# Shrunken shrooms!



## littletnklvr (Nov 1, 2010)

My new nano is 2 months now and have had other marine tanks before but never had this happen, I have a Duncan with 9 heads, hammer with 2 heads , an acan with 5 heads and some zoa's and everything is great. I just added some mushrooms and after a couple of days they shriveled up, I have heard of this happening but it's been a week how long could this go on for?


----------



## wtac (Mar 17, 2006)

I'm late to the game but assuming parameters are in acceptable ranges, usually photoshock if it happens that quickly. Keep in mind of the lighting of where you buy your corals vs yours.

In the last pic that they are adjusting and slowly opening up again. Seeing the physiological change of pic 1 and 4, definitely photoshock.

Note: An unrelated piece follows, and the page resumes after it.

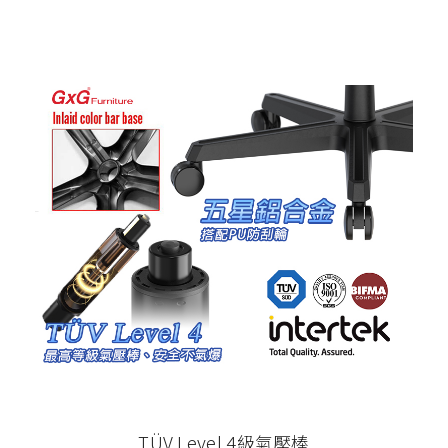
TÜV Level 4級氣壓棒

Hope that they are doing well now


----------



## littletnklvr (Nov 1, 2010)

wtac said:


> I'm late to the game but assuming parameters are in acceptable ranges, usually photoshock if it happens that quickly. Keep in mind of the lighting of where you buy your corals vs yours.
> 
> In the last pic that they are adjusting and slowly opening up again. Seeing the physiological change of pic 1 and 4, definitely photoshock.
> 
> Hope that they are doing well now


 The smaller brown mushrooms are great now, the bigger green ones no matter where I put them in the tank they are always shriveled up, tried different flow and different light all over the tank and put them right beside the other ones and still nothing!


----------



## wtac (Mar 17, 2006)

Looking close again, is looks like it had a colony of _Anthellia sp._ in the 2nd pic. The shrivelly 3rdpic looks like photoshock in the upper grouping and the it looks "thin" in the lower. Then gone in the 4th.

Softies like the water a bit "dirty" so try either target feeding/organic supplementation, ie. SeaChem Fuel, *or* stretch out the water and media changes a bit. All the while keeping an eye on parameters and problematic algae growth.


----------



## littletnklvr (Nov 1, 2010)

I dose fuel and also use phyto as well, everything in the tank does great except the green mushrooms.


----------